Copy each of the items below verbatim, leaving the pictures out of your answer.

************

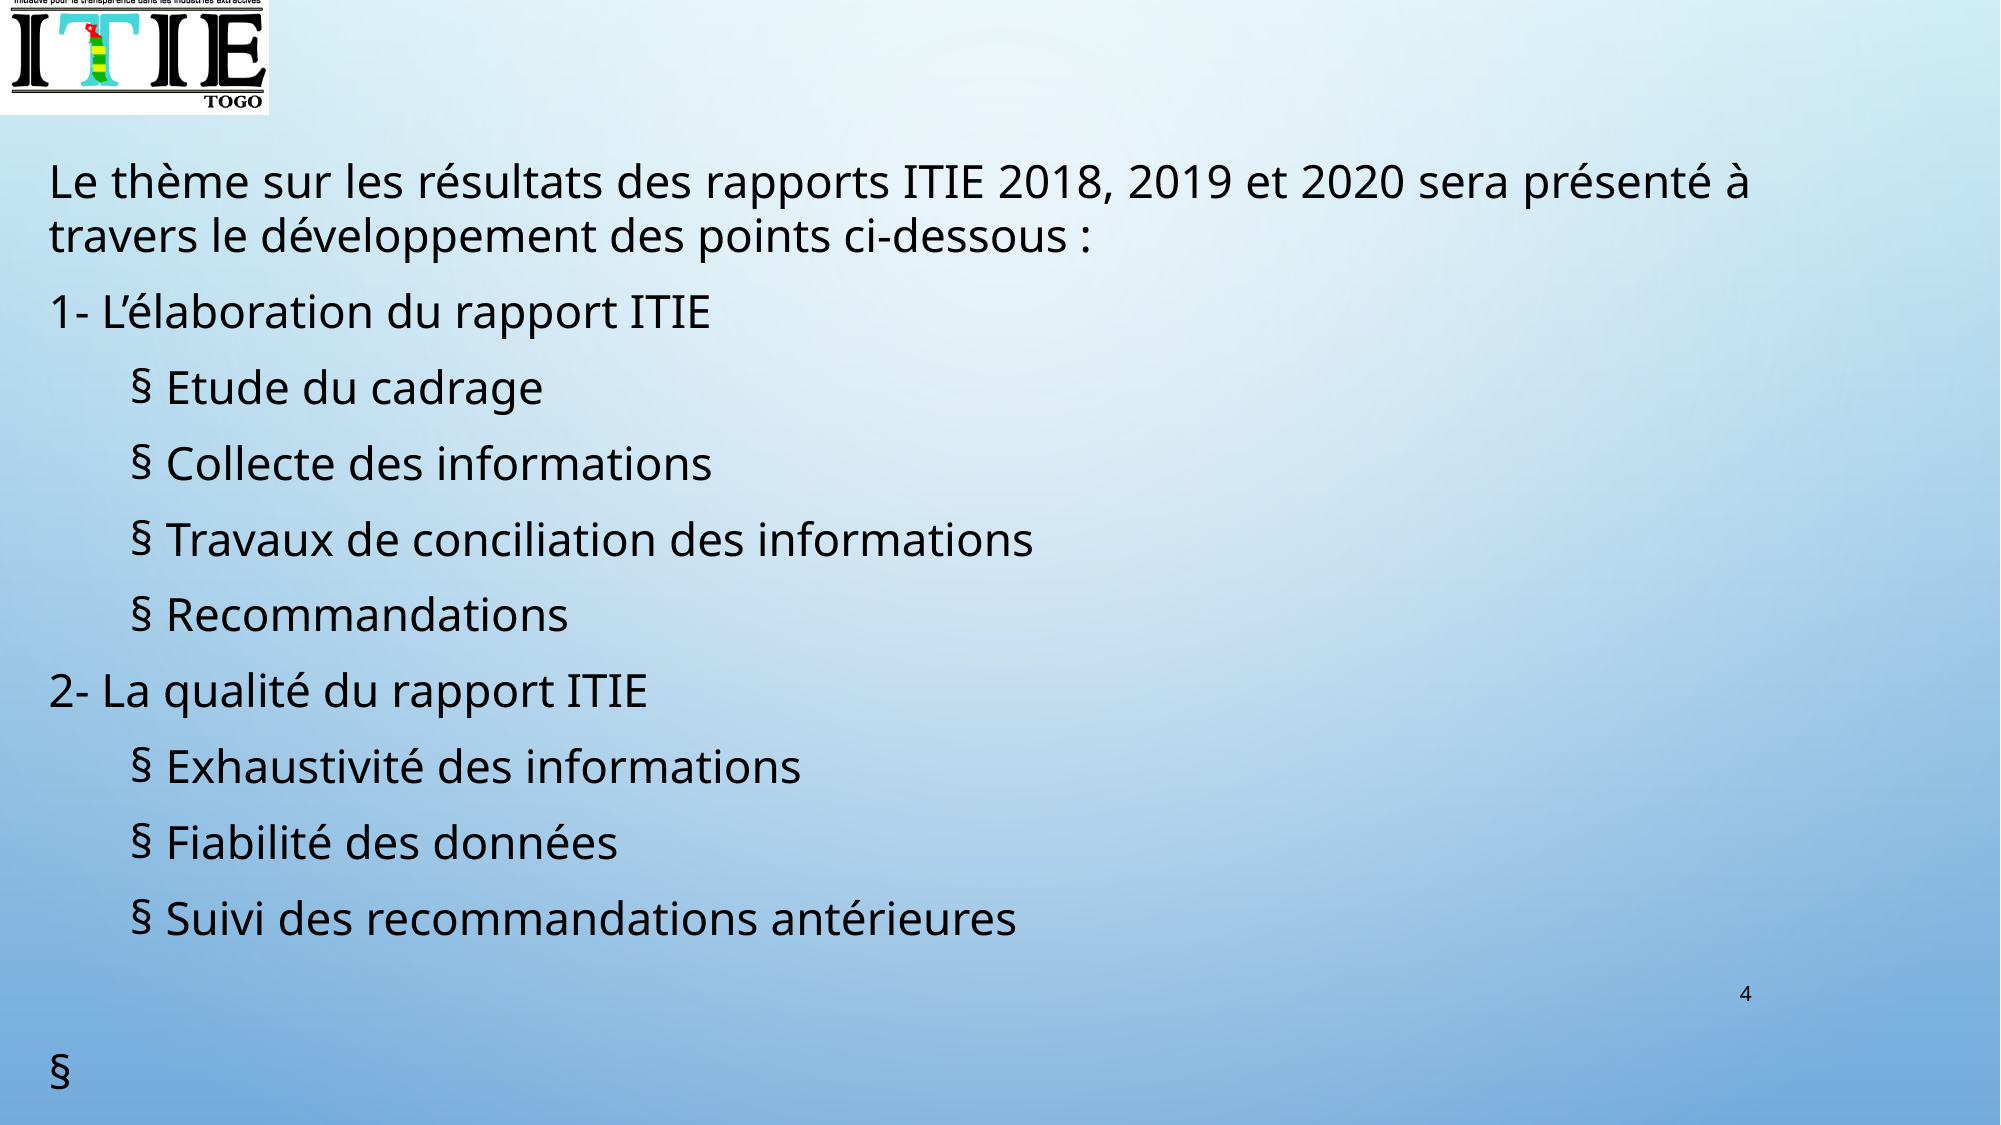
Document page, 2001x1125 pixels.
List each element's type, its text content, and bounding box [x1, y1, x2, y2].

picture [0, 0, 269, 115]
list Le thème sur les résultats des rapports ITIE 2018, 2019 et 2020 sera présenté à travers le développement des points ci-dessous : 1- L’élaboration du rapport ITIE Etude du cadrage Collecte des informations Travaux de conciliation des informations Recommandations 2- La qualité du rapport ITIE Exhaustivité des informations Fiabilité des données Suivi des recommandations antérieures [33, 144, 1914, 966]
text_box [1724, 965, 1851, 1025]
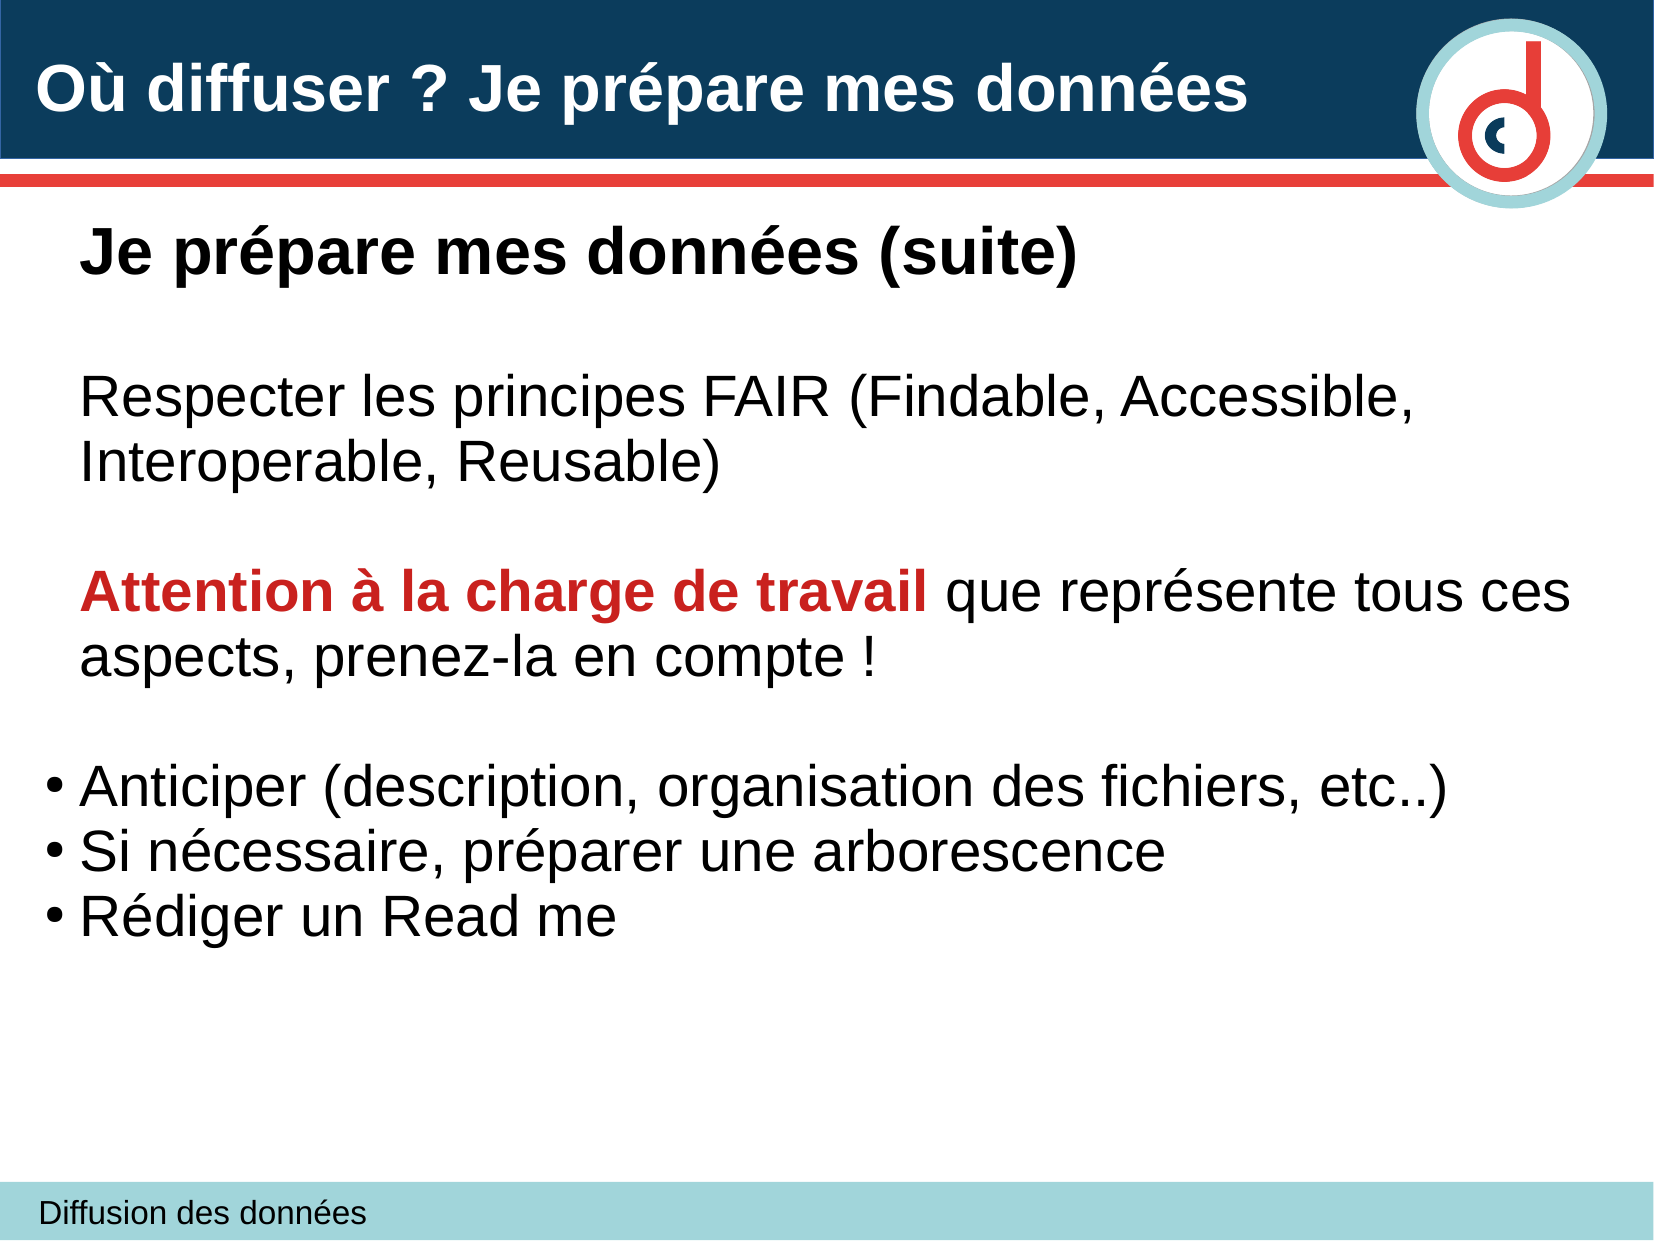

************

- EXPECTED ANSWER
Document page, 2001x1125 pixels.
List each element's type, its text content, and bounding box [x1, y1, x2, y2].

picture [0, 0, 269, 115]
list Le thème sur les résultats des rapports ITIE 2018, 2019 et 2020 sera présenté à travers le développement des points ci-dessous : 1- L’élaboration du rapport ITIE Etude du cadrage Collecte des informations Travaux de conciliation des informations Recommandations 2- La qualité du rapport ITIE Exhaustivité des informations Fiabilité des données Suivi des recommandations antérieures [33, 144, 1914, 966]
text_box [1724, 965, 1851, 1025]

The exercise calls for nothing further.